This tutorial shows you how to use the DataWorks and MaxCompute product portfolio for data development and analysis. It uses a user persona analysis scenario to demonstrate the capabilities of DataWorks modules, such as Data Integration, Data Studio, and Operation Center.
Introduction
To create better business strategies, you can analyze user behavior on your website. This analysis helps you build basic user personas with data such as geographic and social attributes. You can then run scheduled analyses for fine-grained traffic operations. You can use the DataWorks and MaxCompute product portfolio to synchronize, transform, manage, and consume data.
To follow this tutorial, read Tutorial objectives and design to understand the overall flow of the user persona analysis.
Data Studio
This tutorial uses the new DataStudio platform in DataWorks. Make sure that the new DataStudio is enabled for your workspace. You can enable it as follows:
When you create a workspace, select Use Data Studio (New Version).
To upgrade from the old DataStudio version, click the Upgrade button at the top of the interface.
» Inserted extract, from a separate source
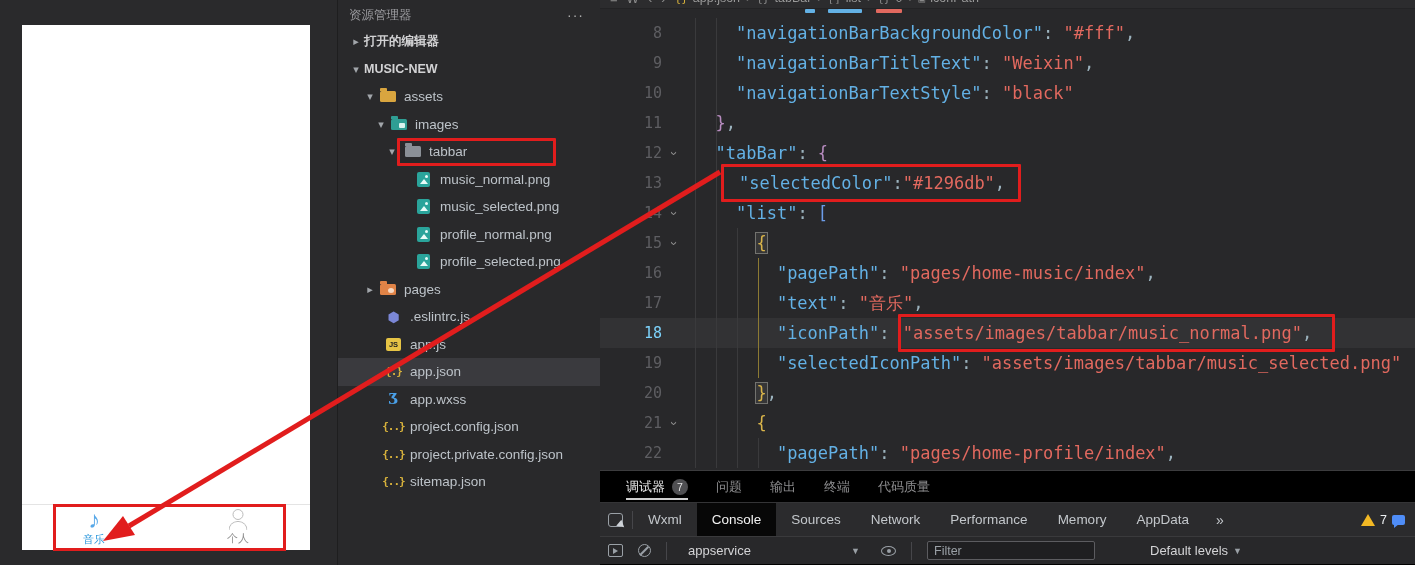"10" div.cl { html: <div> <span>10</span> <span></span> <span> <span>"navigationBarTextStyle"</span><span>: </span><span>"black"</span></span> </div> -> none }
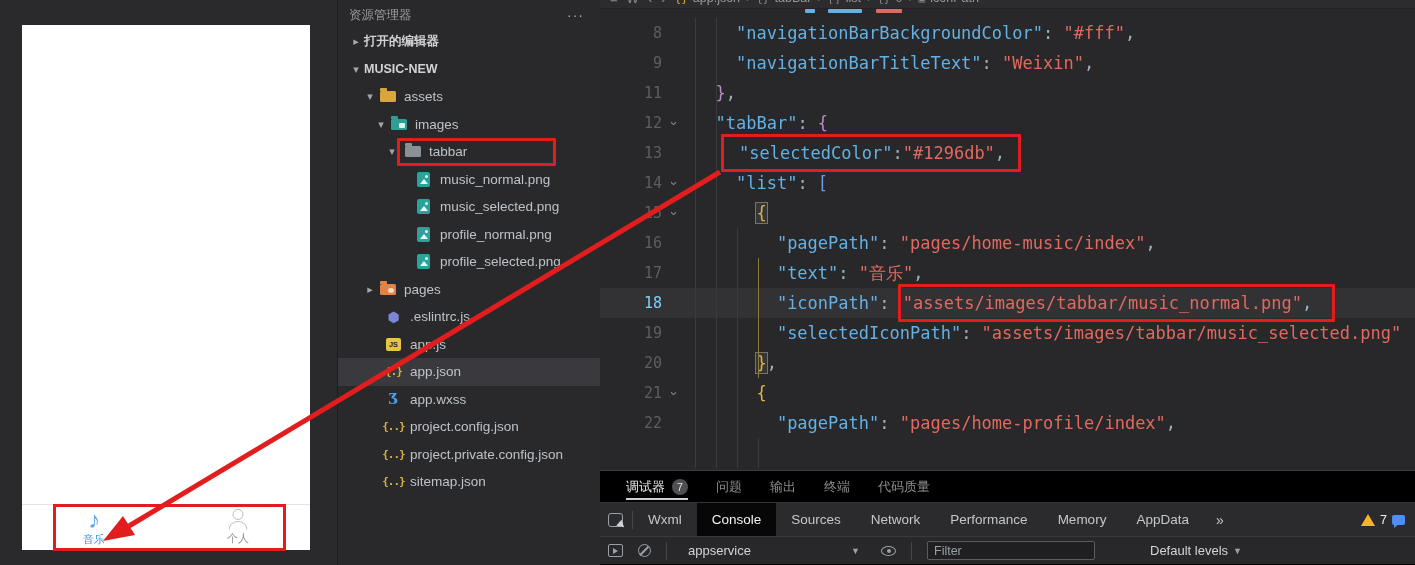"18" .cl.active .ln { color: #7dd3fc -> #ffffff }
Then, follow the on-screen instructions to complete the upgrade.
After February 18, 2025, the new DataStudio is enabled by default when an Alibaba Cloud account enables DataWorks and creates a workspace for the first time in the following regions:
China (Hangzhou), China (Shanghai), China (Beijing), China (Zhangjiakou), China (Ulanqab), China (Shenzhen), China (Chengdu), China (Hong Kong), Japan (Tokyo), Singapore, Malaysia (Kuala Lumpur), Indonesia (Jakarta), Thailand (Bangkok), Germany (Frankfurt), UK (London), US (Silicon Valley), US (Virginia)
Procedure
Create the required MaxCompute project and DataWorks workspace. Then, configure the network for the resource group.
In DataWorks, configure a data synchronization task. This task synchronizes the provided user information and website log data to MaxCompute. Then, query the synchronized data.
Use a MaxCompute SQL node in DataWorks to transform the data in the user information and access log tables. This produces the target user persona data.
Configure data quality monitoring rules for the tables generated from data transformation. This helps you detect and block dirty data early to prevent it from affecting downstream data.
After the user persona analysis task flow is complete, corresponding data tables are created in MaxCompute. You can view these tables in the Data Map module. You can also view the relationships between the tables using data lineage.
Consume data
After the user persona analysis is complete, use the DataAnalysis module to create a data visualization of the processed data. This lets you quickly fetch key information and gain insights into the business trends behind the data.
After you obtain the final processed data, you can use the DataService Studio module to share and apply data through standardized API data service interfaces to provide data to other business modules that accept data through APIs.